> [What is expected] If a line in the listing below includes the word "with", pick it out.

> [Task data]

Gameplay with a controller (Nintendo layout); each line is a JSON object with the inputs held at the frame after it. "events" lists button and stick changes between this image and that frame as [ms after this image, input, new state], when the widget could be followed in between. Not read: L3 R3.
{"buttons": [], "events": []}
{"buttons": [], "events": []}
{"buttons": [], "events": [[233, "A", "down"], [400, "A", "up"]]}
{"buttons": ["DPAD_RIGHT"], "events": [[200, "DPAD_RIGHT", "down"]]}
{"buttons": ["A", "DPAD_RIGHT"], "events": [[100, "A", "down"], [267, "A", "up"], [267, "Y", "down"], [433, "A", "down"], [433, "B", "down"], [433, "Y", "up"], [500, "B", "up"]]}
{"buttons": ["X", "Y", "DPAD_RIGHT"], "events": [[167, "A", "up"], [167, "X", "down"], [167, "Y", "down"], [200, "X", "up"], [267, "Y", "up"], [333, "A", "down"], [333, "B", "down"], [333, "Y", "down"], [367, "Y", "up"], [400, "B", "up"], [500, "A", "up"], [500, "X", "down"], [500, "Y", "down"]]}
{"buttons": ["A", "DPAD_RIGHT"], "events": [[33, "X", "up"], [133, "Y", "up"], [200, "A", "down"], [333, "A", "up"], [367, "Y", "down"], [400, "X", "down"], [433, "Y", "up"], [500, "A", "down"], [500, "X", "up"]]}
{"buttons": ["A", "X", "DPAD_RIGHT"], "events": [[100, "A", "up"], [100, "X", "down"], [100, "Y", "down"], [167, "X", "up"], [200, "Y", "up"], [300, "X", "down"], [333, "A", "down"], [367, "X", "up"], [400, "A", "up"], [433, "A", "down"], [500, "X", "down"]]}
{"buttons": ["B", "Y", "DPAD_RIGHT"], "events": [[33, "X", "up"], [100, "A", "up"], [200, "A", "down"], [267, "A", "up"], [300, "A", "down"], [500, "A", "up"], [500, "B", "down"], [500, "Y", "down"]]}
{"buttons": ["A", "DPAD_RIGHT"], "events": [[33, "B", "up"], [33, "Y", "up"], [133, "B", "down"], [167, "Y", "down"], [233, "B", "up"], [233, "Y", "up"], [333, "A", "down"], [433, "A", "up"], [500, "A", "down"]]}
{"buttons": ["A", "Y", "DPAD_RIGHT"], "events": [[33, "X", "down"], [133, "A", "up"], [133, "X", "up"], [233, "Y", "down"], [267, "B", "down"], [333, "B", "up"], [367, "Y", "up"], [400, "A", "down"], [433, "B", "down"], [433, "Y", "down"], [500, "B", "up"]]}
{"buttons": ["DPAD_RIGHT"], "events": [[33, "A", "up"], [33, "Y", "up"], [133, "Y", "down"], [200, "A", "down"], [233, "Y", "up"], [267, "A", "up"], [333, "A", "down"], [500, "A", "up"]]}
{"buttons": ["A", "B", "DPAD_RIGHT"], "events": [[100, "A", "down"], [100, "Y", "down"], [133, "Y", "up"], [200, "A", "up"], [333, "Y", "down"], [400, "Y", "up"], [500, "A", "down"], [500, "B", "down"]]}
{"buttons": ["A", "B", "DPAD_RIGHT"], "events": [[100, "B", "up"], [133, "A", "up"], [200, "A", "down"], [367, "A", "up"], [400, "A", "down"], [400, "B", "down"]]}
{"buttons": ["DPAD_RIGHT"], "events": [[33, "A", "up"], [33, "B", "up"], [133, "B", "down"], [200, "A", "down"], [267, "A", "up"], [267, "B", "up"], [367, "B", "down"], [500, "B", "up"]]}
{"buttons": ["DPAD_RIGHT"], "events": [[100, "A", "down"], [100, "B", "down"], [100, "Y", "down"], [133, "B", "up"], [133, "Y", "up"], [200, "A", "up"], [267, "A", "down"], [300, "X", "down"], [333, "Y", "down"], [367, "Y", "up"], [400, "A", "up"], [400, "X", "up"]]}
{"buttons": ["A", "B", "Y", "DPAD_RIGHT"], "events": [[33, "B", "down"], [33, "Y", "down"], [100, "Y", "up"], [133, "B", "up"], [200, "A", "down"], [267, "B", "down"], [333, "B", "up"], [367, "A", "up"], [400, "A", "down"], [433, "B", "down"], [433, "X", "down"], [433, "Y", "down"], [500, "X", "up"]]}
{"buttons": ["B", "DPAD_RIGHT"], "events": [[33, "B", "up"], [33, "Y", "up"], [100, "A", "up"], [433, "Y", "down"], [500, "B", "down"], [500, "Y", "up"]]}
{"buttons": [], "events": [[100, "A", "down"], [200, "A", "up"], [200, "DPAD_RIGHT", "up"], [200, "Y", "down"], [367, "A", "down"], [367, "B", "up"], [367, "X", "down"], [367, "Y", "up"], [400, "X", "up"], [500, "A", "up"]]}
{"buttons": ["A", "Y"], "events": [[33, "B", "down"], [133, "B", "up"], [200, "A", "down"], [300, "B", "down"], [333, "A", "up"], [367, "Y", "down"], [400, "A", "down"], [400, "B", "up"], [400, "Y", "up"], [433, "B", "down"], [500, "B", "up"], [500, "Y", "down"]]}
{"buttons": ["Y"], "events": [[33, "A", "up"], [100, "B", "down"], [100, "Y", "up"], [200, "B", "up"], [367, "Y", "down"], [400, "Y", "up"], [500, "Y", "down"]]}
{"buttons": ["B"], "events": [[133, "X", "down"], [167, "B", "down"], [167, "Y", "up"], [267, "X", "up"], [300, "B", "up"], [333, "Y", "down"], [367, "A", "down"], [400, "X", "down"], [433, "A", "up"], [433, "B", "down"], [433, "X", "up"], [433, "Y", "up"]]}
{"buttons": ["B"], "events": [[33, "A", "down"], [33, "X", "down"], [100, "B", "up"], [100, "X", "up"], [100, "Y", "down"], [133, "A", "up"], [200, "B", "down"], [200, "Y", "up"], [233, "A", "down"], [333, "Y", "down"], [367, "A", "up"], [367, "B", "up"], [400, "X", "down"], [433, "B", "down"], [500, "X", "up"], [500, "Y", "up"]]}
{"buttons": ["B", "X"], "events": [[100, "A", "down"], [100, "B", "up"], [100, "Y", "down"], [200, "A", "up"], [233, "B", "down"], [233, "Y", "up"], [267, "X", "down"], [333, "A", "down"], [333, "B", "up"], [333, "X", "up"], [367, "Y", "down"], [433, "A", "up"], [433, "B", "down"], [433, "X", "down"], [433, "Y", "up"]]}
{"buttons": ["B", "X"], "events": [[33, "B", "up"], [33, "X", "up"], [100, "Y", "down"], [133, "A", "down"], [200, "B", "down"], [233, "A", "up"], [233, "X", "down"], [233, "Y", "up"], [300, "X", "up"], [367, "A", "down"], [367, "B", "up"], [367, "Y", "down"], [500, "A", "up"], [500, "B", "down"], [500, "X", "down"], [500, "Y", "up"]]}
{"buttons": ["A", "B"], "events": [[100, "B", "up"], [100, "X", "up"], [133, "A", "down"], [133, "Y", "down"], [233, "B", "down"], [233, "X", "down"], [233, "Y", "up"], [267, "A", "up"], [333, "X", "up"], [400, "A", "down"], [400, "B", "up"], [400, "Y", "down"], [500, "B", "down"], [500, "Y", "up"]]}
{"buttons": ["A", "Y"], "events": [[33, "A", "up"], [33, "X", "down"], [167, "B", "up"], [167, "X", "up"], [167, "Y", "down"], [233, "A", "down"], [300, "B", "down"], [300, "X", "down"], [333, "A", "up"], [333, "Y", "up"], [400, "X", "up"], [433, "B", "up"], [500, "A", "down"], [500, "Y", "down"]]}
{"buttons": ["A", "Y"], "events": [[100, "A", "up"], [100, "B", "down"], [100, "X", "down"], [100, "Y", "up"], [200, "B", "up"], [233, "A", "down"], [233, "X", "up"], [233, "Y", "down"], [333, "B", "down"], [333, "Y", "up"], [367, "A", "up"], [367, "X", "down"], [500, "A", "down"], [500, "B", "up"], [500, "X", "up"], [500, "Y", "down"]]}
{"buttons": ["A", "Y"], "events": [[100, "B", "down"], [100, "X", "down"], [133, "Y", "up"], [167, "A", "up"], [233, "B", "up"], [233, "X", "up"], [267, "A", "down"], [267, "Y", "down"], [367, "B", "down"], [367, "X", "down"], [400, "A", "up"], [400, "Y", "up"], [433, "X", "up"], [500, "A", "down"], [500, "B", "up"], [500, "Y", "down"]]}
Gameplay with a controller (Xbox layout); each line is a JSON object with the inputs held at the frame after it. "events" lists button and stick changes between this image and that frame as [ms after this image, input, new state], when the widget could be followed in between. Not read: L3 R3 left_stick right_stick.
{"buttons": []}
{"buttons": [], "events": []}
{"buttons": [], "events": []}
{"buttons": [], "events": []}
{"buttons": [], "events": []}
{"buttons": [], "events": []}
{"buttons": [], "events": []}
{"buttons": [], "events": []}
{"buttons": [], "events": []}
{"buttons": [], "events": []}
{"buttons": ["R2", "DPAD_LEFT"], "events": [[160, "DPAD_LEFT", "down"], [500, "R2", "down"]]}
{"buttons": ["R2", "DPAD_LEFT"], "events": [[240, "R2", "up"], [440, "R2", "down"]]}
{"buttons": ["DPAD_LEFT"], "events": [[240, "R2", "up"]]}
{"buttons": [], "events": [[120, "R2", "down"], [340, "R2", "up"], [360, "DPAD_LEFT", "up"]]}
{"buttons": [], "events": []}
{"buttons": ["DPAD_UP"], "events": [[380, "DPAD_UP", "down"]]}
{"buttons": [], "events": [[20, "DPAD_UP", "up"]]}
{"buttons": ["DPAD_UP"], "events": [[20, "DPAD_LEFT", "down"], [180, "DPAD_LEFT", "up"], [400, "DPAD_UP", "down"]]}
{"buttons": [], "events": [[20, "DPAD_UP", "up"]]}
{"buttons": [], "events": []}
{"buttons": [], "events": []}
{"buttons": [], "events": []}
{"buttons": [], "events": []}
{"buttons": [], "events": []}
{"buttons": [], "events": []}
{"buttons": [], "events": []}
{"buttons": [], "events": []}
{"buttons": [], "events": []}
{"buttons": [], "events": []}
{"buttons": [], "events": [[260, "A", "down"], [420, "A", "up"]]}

> [Problem solution]
Gameplay with a controller (Nintendo layout); each line is a JSON object with the inputs held at the frame after it. "events" lists button and stick changes between this image and that frame as [ms after this image, input, new state], when the widget could be followed in between. Not read: L3 R3.
Gameplay with a controller (Xbox layout); each line is a JSON object with the inputs held at the frame after it. "events" lists button and stick changes between this image and that frame as [ms after this image, input, new state], when the widget could be followed in between. Not read: L3 R3 left_stick right_stick.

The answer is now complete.